**What is expected**
What is needed is an exact copy of the lines from the one containing "4. Temos uma" through the last line of the entries below, both included.

= = = = =

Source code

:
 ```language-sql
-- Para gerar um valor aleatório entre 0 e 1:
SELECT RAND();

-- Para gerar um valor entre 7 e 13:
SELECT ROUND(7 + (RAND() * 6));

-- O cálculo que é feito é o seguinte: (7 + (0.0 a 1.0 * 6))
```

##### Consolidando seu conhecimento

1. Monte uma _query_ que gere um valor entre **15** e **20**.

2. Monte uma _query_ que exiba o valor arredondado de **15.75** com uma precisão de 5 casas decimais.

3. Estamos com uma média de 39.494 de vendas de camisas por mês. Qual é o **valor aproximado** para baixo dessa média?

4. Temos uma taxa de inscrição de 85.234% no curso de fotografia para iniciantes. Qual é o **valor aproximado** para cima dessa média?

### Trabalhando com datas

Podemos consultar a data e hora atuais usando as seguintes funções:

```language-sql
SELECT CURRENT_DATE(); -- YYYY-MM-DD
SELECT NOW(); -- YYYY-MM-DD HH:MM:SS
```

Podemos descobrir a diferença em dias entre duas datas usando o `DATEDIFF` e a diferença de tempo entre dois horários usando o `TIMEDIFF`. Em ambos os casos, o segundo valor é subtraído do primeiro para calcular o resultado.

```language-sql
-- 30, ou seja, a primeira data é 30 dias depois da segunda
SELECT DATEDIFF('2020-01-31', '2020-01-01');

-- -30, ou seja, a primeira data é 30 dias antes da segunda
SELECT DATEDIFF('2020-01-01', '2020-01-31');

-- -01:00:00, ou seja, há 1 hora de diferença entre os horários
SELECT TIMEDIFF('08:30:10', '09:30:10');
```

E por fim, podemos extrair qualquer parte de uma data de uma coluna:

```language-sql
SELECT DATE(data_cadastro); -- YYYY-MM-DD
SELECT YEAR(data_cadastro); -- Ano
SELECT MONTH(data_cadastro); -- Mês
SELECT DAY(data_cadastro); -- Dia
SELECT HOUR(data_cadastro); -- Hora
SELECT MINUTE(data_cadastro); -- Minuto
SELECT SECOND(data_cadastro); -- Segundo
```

= = = = =

**Exercise result**
4. Temos uma taxa de inscrição de 85.234% no curso de fotografia para iniciantes. Qual é o **valor aproximado** para cima dessa média?

### Trabalhando com datas

Podemos consultar a data e hora atuais usando as seguintes funções:

```language-sql
SELECT CURRENT_DATE(); -- YYYY-MM-DD
SELECT NOW(); -- YYYY-MM-DD HH:MM:SS
```

Podemos descobrir a diferença em dias entre duas datas usando o `DATEDIFF` e a diferença de tempo entre dois horários usando o `TIMEDIFF`. Em ambos os casos, o segundo valor é subtraído do primeiro para calcular o resultado.

```language-sql
-- 30, ou seja, a primeira data é 30 dias depois da segunda
SELECT DATEDIFF('2020-01-31', '2020-01-01');

-- -30, ou seja, a primeira data é 30 dias antes da segunda
SELECT DATEDIFF('2020-01-01', '2020-01-31');

-- -01:00:00, ou seja, há 1 hora de diferença entre os horários
SELECT TIMEDIFF('08:30:10', '09:30:10');
```

E por fim, podemos extrair qualquer parte de uma data de uma coluna:

```language-sql
SELECT DATE(data_cadastro); -- YYYY-MM-DD
SELECT YEAR(data_cadastro); -- Ano
SELECT MONTH(data_cadastro); -- Mês
SELECT DAY(data_cadastro); -- Dia
SELECT HOUR(data_cadastro); -- Hora
SELECT MINUTE(data_cadastro); -- Minuto
SELECT SECOND(data_cadastro); -- Segundo
```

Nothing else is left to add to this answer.